» **YOUR INSTRUCTIONS**
Pull every line containing "Bottom" from the listing below.

» **STORED DATA**
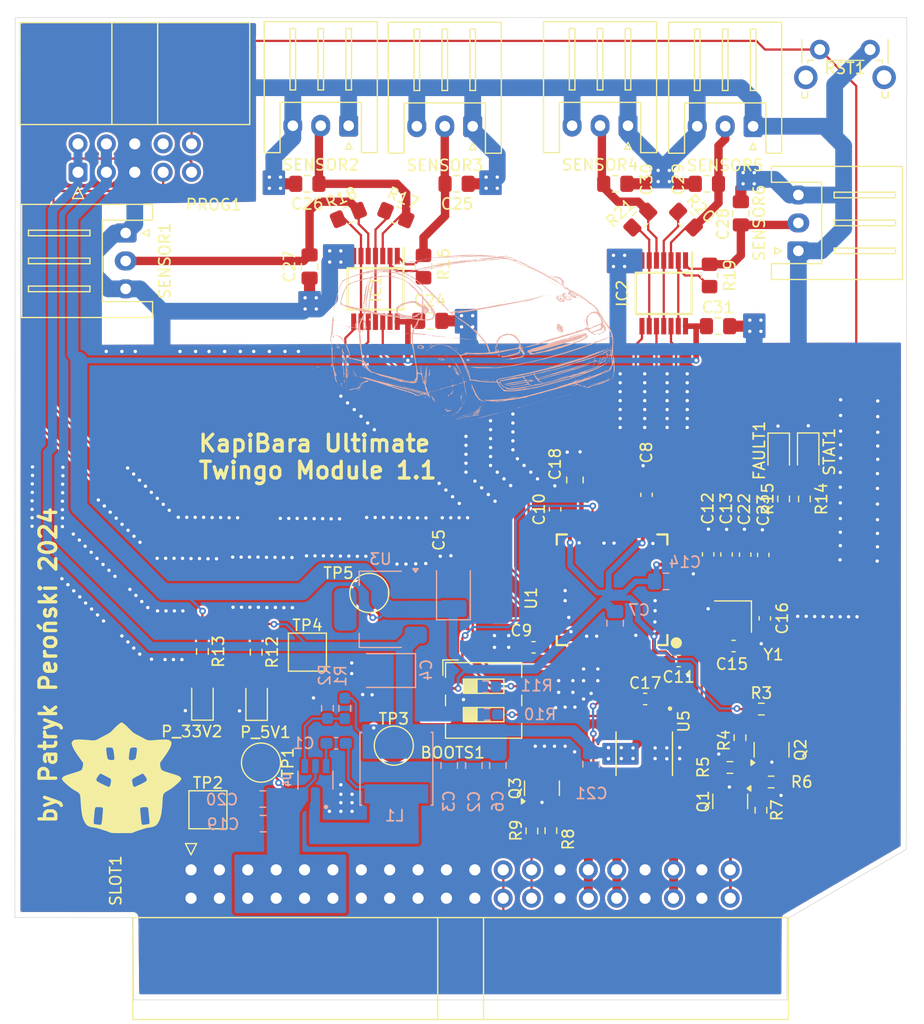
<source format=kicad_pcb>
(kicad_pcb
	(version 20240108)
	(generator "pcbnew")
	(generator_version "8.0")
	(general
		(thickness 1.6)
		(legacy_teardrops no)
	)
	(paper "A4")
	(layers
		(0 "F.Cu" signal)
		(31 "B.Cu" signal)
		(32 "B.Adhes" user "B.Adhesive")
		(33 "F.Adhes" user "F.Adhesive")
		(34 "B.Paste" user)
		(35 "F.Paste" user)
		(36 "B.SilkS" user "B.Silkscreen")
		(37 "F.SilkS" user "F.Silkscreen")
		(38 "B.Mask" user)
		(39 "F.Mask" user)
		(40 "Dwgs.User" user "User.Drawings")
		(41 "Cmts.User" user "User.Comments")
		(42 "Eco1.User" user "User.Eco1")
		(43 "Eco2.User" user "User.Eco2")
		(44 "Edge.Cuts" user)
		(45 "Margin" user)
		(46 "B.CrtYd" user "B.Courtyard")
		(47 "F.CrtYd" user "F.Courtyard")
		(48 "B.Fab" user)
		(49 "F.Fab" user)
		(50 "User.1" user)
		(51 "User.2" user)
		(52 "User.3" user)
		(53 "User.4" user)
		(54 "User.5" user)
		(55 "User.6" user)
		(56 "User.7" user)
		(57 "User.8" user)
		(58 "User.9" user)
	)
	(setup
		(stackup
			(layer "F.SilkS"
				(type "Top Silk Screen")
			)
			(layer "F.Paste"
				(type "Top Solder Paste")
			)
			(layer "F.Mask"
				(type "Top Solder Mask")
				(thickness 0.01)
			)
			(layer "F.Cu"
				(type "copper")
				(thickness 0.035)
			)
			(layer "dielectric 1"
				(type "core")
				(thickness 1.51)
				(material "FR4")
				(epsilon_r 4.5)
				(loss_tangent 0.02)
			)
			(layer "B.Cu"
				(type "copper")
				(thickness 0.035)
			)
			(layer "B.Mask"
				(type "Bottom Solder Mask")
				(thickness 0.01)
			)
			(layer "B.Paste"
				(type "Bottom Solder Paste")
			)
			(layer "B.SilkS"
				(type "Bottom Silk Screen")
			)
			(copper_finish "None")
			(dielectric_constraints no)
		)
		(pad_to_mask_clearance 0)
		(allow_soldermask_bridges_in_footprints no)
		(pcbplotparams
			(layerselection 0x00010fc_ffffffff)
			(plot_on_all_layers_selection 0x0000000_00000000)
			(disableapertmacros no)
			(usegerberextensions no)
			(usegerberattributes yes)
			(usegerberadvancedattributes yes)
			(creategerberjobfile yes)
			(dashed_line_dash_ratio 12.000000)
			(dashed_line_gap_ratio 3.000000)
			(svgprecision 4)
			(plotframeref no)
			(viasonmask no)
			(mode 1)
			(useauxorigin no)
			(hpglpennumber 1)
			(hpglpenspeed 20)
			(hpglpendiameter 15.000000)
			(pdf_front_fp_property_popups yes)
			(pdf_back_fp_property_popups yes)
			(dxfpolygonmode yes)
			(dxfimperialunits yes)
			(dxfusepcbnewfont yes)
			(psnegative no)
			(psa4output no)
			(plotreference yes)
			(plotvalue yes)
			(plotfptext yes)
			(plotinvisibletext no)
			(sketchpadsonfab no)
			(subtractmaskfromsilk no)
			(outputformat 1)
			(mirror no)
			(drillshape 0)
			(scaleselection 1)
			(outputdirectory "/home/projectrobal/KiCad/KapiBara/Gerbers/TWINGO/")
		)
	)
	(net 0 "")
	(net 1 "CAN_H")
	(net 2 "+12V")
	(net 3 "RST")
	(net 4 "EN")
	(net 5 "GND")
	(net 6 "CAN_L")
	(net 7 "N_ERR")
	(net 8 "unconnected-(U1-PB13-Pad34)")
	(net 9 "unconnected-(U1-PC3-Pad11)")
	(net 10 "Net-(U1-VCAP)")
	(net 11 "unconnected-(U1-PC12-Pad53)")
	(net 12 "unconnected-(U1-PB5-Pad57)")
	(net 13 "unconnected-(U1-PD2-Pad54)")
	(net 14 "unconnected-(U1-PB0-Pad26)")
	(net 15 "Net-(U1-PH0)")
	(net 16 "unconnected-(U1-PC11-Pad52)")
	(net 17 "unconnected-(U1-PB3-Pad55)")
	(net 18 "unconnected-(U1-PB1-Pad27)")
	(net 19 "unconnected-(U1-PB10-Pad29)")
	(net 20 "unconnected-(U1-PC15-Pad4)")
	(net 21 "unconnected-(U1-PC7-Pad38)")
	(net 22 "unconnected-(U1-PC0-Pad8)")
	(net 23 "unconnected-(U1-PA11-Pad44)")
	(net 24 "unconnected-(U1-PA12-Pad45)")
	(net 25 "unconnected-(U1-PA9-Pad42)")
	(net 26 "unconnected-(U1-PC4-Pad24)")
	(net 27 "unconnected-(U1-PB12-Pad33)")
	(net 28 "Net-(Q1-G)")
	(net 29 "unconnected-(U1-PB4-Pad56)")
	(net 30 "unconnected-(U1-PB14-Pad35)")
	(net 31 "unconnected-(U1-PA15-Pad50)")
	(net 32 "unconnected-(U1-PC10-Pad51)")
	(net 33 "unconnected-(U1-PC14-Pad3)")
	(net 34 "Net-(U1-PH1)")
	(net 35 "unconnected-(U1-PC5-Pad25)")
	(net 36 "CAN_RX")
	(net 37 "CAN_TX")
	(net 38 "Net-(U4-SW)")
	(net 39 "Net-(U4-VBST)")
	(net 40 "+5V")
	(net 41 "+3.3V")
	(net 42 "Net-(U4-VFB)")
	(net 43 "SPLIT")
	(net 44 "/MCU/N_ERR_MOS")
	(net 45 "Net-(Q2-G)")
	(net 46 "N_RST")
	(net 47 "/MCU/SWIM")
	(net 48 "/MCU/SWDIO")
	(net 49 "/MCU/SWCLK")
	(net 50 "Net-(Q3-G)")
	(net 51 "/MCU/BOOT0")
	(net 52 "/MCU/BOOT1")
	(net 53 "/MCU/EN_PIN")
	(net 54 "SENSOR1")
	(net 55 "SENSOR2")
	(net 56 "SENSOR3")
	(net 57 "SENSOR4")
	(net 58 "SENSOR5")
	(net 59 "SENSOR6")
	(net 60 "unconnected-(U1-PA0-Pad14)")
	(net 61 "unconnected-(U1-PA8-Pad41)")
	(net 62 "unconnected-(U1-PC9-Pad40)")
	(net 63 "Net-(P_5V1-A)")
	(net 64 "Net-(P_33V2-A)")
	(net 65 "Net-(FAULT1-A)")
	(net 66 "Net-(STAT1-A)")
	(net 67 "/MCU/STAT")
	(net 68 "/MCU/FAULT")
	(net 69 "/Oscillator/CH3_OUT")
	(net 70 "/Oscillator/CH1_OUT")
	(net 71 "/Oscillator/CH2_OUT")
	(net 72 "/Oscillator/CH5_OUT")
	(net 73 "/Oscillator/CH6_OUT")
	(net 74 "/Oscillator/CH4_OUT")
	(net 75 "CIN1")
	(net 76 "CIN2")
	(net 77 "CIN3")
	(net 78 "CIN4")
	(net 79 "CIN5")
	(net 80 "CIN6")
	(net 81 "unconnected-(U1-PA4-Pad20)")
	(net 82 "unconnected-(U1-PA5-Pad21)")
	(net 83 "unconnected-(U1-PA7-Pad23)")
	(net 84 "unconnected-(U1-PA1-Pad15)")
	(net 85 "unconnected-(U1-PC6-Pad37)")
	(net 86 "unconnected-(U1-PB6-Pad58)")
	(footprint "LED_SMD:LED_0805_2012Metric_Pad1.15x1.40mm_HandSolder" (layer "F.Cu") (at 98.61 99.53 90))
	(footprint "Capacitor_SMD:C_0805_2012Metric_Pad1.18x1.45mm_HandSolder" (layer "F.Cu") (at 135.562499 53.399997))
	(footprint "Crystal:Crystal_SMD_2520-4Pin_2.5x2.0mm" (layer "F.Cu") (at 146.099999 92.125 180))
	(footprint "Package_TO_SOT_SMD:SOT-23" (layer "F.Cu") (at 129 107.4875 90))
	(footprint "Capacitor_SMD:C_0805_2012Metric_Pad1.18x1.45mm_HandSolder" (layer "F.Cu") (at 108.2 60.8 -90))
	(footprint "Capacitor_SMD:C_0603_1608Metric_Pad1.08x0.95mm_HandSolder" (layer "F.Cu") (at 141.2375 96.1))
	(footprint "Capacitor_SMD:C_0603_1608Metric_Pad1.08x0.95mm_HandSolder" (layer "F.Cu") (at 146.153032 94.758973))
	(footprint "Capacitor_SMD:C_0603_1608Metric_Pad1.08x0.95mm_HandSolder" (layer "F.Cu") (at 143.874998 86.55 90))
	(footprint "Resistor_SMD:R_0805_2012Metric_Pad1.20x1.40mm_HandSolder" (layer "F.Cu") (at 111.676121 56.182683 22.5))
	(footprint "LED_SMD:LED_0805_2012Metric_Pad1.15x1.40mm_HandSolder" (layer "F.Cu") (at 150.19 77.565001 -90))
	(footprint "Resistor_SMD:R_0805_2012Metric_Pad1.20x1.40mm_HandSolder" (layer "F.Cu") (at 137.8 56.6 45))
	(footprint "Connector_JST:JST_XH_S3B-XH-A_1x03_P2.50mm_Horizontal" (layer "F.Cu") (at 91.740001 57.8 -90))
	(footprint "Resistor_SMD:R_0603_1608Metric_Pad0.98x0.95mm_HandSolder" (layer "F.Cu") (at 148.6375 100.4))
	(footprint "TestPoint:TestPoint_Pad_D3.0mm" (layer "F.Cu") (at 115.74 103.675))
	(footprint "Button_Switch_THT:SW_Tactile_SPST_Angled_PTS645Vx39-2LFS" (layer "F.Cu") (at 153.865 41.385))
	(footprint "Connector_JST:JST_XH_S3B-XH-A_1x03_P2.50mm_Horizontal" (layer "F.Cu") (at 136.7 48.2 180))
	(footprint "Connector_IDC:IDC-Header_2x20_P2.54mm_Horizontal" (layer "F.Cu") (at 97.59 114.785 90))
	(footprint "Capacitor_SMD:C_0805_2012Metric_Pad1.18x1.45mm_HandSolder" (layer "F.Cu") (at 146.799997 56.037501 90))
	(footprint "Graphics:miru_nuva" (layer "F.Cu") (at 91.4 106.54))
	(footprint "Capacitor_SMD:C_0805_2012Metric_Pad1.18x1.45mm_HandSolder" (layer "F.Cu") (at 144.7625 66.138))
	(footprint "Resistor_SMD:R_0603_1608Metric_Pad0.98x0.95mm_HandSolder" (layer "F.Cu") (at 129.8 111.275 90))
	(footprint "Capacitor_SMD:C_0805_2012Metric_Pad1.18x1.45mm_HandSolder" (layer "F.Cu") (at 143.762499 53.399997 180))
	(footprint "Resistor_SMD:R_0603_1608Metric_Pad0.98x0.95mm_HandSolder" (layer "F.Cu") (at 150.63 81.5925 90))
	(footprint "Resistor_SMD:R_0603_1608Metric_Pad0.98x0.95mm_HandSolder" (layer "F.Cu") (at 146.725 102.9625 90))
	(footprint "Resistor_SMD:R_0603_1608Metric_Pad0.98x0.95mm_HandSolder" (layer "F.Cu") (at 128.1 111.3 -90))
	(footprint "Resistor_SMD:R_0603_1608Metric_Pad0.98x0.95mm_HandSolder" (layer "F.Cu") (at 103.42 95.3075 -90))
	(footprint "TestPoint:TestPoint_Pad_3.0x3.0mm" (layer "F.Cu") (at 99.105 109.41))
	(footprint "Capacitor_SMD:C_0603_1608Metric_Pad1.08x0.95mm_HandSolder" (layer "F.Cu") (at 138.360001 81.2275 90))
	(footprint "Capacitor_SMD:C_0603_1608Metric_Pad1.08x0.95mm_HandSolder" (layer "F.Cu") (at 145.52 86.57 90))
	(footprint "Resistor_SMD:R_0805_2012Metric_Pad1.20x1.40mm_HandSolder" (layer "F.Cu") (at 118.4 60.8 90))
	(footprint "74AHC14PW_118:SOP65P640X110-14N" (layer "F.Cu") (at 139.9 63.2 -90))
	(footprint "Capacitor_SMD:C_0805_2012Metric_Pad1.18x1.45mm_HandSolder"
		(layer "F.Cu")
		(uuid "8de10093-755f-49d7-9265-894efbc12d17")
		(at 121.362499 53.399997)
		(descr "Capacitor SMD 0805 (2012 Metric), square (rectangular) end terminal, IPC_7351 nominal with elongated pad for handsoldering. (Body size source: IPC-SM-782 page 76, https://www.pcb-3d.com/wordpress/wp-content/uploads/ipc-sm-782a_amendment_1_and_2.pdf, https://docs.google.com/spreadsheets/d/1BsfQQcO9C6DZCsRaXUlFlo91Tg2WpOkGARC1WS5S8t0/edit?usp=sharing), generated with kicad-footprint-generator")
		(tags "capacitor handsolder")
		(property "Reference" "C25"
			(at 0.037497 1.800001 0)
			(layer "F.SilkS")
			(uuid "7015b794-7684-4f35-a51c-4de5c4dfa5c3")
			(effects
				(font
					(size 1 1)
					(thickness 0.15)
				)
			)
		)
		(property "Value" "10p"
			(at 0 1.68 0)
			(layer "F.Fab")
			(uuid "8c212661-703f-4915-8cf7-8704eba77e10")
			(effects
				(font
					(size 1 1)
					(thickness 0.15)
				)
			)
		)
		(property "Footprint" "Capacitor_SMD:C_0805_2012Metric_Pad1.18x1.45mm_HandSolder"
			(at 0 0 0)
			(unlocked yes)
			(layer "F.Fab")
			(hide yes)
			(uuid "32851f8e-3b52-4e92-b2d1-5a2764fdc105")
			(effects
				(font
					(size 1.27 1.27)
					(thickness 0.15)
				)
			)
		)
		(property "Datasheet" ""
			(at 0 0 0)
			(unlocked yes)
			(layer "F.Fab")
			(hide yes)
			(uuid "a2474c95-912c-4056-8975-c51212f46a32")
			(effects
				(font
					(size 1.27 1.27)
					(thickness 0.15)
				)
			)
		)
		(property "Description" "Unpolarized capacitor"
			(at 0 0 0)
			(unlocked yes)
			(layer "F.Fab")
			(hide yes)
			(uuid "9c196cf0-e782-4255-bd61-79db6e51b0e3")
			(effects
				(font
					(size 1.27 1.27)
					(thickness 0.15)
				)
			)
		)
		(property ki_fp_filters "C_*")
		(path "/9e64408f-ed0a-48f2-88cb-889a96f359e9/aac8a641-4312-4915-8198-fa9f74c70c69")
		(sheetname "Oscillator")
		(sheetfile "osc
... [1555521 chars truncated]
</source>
==
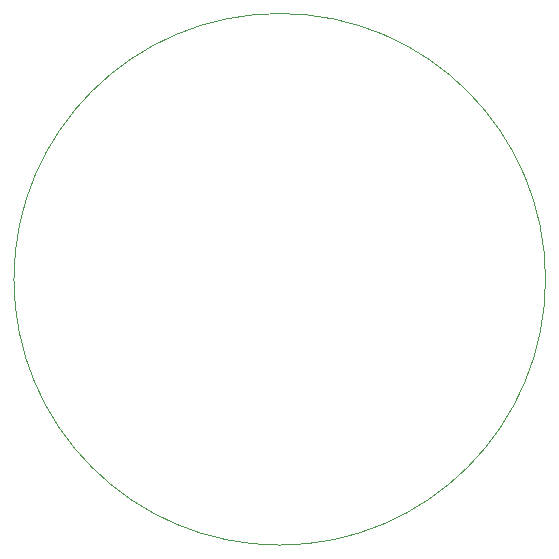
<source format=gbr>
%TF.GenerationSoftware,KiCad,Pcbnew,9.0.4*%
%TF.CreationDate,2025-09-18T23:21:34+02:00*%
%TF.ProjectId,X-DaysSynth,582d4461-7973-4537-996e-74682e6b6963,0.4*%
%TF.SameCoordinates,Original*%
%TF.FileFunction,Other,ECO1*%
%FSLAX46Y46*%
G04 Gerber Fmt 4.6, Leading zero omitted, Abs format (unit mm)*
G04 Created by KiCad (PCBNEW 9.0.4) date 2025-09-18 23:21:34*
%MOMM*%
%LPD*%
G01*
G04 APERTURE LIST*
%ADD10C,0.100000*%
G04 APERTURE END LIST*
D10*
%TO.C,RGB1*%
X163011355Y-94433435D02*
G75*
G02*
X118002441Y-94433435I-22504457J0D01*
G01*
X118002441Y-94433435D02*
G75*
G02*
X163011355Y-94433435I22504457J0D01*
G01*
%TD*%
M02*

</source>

» **SOLUTION**
				(type "Bottom Solder Mask")
				(type "Bottom Solder Paste")
				(type "Bottom Silk Screen")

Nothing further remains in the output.